= Document text =
+--
Philosopher finds room for the sacred
“The Soul of the World” by Roger Scruton (Princeton University Press, 211 pages, $27.95)
“Within the envelope of nature, there are only causes. But for the eye of faith the envelope has a telos, a reason for its being as it is.”
– From “The Soul of the World”
How do we comprehend the vast, nearly infinite universe we inhabit? If we hew strictly to the cause-and-effect principles of natural science, do we find room for faith and a sense of the sacred? Or if we profess allegiance to a transcendental telos (or purpose), is there a place for a more secular, “scientific” outlook that claims that this world is all there is?
To the prolific philosopher Roger Scruton, the answer to both questions is yes. We all face one reality, he argues, but we approach it through two, incommensurable orders of meaning – the order of nature and the order of creation, the order of Darwinian adaptations and the order of interpersonal relations.
It is this second order that introduces the notion of the sacred, the soul of the world, as Scruton puts it – an order of self-conscious individuals whose desires and questions reach beyond the limits of the natural world and the sciences that explore it, “and in so doing, uncover our religious need.”
Thus, the two ways of approaching reality cannot overlap – “the way of explanations, which searches for natural kinds, causal connections, and universal covering laws, and the way of understanding, which is a ‘calling to account,’ a demand for reasons and meaning.”
This strict reliance on what Scruton terms “cognitive dualism” leads to several enigmas, chief among them our identity as “one and the same being (that) can be an organism and also a free subject who is called to account in the space of reasons.”
Another: “We see the world as contingent and furnished with a reason, even if it is a reason that we cannot discover.”
Yet another: “The teleological foundation of the world is not perceivable to science, or describable in scientific terms.”
Not unexpectedly, Scruton privileges the teleological order of inquiry. He remains particularly at pains to insist that self-conscious personhood – our first-person awareness of our own accountability and free will – cannot be explained by the mechanics of evolutionary psychology. The “I” is something more than a genetic adaptation; it contains riches unrelated to natural selection.
+--
= Stored data =
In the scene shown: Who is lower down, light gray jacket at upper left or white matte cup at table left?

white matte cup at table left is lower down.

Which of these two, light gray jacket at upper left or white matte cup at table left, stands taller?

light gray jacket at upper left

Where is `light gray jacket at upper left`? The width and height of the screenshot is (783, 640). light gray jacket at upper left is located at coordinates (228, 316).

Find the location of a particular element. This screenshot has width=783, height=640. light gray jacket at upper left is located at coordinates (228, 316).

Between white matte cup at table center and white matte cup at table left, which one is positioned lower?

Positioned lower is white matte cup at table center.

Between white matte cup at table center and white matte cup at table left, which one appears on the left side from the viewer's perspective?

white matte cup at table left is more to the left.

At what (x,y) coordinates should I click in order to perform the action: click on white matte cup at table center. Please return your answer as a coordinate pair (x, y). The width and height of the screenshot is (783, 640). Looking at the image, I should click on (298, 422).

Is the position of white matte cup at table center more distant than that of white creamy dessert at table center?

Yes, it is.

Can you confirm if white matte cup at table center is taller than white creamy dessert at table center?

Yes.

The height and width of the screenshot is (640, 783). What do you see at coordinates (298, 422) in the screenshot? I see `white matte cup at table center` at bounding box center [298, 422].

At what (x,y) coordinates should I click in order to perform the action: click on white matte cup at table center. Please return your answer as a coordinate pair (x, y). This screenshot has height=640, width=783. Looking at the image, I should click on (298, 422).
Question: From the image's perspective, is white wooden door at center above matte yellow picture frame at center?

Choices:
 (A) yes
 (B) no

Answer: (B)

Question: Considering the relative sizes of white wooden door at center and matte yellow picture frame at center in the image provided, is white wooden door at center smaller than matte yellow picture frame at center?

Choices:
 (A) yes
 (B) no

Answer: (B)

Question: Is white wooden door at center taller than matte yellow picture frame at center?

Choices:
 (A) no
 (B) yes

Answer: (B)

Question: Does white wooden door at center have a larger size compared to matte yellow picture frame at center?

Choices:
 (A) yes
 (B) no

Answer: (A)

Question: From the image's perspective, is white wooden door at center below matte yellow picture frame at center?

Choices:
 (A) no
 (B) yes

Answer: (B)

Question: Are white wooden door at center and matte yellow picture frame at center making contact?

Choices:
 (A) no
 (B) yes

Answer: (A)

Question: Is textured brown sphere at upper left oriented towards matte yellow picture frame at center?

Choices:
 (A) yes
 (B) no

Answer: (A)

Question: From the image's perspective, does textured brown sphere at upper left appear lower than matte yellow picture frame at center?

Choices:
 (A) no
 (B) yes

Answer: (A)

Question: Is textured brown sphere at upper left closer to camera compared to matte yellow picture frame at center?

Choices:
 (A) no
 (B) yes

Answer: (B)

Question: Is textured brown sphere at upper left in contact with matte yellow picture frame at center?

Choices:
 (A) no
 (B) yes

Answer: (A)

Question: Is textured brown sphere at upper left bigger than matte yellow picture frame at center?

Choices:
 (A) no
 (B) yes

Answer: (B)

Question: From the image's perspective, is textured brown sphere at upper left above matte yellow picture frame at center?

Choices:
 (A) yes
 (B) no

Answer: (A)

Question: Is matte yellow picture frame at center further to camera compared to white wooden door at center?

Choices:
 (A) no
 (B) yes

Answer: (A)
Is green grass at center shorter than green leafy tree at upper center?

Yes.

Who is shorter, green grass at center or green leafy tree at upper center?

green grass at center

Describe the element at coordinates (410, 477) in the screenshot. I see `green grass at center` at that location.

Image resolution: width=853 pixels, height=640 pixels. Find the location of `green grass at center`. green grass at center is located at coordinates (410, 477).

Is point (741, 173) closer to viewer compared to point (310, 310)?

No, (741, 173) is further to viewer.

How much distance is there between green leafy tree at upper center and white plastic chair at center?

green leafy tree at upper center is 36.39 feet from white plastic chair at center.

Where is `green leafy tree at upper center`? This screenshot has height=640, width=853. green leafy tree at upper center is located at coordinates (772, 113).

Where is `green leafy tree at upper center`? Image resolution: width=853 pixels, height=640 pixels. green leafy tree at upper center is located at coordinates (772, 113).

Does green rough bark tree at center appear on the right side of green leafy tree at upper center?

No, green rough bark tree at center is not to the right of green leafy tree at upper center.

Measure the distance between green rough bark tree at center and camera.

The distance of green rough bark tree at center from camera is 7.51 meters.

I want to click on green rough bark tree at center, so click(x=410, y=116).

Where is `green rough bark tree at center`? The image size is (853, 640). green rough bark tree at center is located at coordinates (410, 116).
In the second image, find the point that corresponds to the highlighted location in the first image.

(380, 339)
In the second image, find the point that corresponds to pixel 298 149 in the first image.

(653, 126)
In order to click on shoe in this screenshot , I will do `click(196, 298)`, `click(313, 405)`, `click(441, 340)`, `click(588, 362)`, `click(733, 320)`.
+--
Extract the stretch of the book review from "How do we comprehend" through "all there is?", copying it word for word. Rely only on the review text for this work.

= Exercise solution =
How do we comprehend the vast, nearly infinite universe we inhabit? If we hew strictly to the cause-and-effect principles of natural science, do we find room for faith and a sense of the sacred? Or if we profess allegiance to a transcendental telos (or purpose), is there a place for a more secular, “scientific” outlook that claims that this world is all there is?